A zero length array defined using only [] will lack sufficient type information.
julia> typeof([])
Array{None,1}
So to avoid that problem is to simply indicate the type.
julia> typeof(Int64[])
Array{Int64,1}
And you can apply that to your DataFrame problem
julia> df = DataFrame(A = Int64[], B = Int64[])
0x2 DataFrame
julia> push!(df, [3 6])
julia> df
1x2 DataFrame
| Row | A | B |
|-----|---|---|
| 1 | 3 | 6 |
using Pkg, CSV, DataFrames
iris = CSV.read(joinpath(Pkg.dir("DataFrames"), "test/data/iris.csv"))
new_iris = similar(iris, nrow(iris))
head(new_iris, 2)
# 2×5 DataFrame
# │ Row │ SepalLength │ SepalWidth │ PetalLength │ PetalWidth │ Species │
# ├─────┼─────────────┼────────────┼─────────────┼────────────┼─────────┤
# │ 1 │ missing │ missing │ missing │ missing │ missing │
# │ 2 │ missing │ missing │ missing │ missing │ missing │
for (i, row) in enumerate(eachrow(iris))
new_iris[i, :] = row[:]
end
head(new_iris, 2)
# 2×5 DataFrame
# │ Row │ SepalLength │ SepalWidth │ PetalLength │ PetalWidth │ Species │
# ├─────┼─────────────┼────────────┼─────────────┼────────────┼─────────┤
# │ 1 │ 5.1 │ 3.5 │ 1.4 │ 0.2 │ setosa │
# │ 2 │ 4.9 │ 3.0 │ 1.4 │ 0.2 │ setosa │
The answer from #waTeim already answers the initial question. But what if I want to dynamically create an empty DataFrame and append rows to it. E.g. what if I don't want hard-coded column names?
In this case, df = DataFrame(A = Int64[], B = Int64[]) is not sufficient.
The NamedTuple A = Int64[], B = Int64[] needs to be create dynamically.
Let's assume we have a vector of column names col_names and a vector of column types colum_types from which to create an emptyDataFrame.

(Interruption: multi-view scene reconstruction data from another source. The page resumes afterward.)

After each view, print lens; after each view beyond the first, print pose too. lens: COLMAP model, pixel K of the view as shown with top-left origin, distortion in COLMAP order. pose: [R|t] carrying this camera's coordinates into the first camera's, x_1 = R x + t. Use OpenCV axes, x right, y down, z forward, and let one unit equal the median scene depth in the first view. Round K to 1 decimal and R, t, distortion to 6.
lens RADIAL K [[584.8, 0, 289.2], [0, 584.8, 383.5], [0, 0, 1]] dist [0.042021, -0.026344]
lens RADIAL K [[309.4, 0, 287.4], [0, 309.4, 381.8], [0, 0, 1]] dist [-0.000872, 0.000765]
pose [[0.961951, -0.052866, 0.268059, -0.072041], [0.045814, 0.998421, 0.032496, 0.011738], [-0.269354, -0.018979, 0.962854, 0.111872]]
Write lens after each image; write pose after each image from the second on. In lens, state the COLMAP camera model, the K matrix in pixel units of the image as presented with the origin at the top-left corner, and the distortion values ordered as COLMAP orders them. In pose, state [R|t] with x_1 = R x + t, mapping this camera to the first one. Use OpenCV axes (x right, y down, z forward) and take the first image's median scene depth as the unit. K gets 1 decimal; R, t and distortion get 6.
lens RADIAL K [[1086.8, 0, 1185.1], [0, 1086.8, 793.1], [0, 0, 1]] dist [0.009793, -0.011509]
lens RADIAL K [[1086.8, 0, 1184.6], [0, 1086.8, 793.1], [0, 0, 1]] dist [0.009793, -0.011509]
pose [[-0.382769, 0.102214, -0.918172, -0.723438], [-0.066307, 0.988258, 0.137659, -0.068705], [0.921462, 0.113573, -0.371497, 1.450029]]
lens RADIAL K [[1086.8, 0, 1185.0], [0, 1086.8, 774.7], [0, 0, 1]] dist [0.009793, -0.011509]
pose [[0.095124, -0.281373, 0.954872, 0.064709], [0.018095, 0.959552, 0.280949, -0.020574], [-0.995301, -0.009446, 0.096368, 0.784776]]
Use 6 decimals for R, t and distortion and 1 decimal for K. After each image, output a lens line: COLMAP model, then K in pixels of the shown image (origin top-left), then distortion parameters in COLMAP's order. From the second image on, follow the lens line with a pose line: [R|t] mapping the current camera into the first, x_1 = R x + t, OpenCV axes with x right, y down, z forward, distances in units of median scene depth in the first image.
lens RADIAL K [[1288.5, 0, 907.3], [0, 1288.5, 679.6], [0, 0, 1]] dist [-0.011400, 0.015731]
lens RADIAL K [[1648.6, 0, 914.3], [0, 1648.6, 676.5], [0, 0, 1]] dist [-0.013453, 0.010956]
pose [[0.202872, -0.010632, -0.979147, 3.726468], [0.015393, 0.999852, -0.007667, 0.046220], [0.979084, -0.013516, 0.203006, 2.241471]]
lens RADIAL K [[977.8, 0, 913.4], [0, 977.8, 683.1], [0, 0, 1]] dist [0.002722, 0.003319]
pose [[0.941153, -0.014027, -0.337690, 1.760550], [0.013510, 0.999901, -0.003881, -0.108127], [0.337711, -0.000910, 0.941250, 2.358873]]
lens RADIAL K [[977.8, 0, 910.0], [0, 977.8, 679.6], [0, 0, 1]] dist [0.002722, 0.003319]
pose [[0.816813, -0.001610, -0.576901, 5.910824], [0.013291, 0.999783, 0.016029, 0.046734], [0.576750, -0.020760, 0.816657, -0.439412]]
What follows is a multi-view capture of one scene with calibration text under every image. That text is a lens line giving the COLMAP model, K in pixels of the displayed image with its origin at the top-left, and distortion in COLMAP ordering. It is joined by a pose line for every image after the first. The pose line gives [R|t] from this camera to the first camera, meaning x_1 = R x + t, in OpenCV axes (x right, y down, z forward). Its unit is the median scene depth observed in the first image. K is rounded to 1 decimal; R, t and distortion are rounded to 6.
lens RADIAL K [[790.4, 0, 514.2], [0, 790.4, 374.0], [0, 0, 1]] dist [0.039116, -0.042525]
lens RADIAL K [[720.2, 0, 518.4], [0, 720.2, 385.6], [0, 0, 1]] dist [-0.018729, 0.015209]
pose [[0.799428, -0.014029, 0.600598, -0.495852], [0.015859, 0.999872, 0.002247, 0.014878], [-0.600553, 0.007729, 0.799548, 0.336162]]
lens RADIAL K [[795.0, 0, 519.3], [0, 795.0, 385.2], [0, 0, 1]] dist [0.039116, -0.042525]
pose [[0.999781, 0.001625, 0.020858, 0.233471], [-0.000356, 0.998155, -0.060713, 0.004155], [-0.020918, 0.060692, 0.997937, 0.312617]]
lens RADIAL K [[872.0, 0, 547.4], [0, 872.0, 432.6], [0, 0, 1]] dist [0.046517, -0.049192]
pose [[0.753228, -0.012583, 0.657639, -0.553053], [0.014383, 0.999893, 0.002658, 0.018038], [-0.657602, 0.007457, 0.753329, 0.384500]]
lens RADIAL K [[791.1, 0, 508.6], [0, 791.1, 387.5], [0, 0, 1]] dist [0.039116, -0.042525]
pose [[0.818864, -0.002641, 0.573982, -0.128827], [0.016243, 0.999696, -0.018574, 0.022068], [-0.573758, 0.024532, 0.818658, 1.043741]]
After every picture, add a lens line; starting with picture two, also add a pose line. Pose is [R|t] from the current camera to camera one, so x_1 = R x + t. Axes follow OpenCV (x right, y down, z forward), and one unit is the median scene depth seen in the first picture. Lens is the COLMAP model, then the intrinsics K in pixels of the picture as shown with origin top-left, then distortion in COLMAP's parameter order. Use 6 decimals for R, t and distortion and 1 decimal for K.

col_names = [:A, :B] # needs to be a vector Symbols
col_types = [Int64, Float64]
# Create a NamedTuple (A=Int64[], ....) by doing
named_tuple = (; zip(col_names, type[] for type in col_types )...)
df = DataFrame(named_tuple) # 0×2 DataFrame
Alternatively, the NameTuple could be created with
# or by doing
named_tuple = NamedTuple{Tuple(col_names)}(type[] for type in col_types )
I think at least in the latest version of Julia you can achieve this by creating a pair object without specifying type
df = DataFrame("A" => [], "B" => [])
push!(df, [5,'f'])
1×2 DataFrame
Row │ A B
│ Any Any
─────┼──────────
1 │ 5 f
as seen in this post by #Bogumił Kamiński where multiple columns are needed, something like this can be done:
entries = ["A", "B", "C", "D"]
df = DataFrame([ name =>[] for name in entries])
julia> push!(df,[4,5,'r','p'])
1×4 DataFrame
Row │ A B C D
│ Any Any Any Any
─────┼────────────────────
1 │ 4 5 r p
Or as pointed out by #Antonello below if you know that type you can do.
df = DataFrame([name => Int[] for name in entries])
which is also in #Bogumil Kaminski's original post.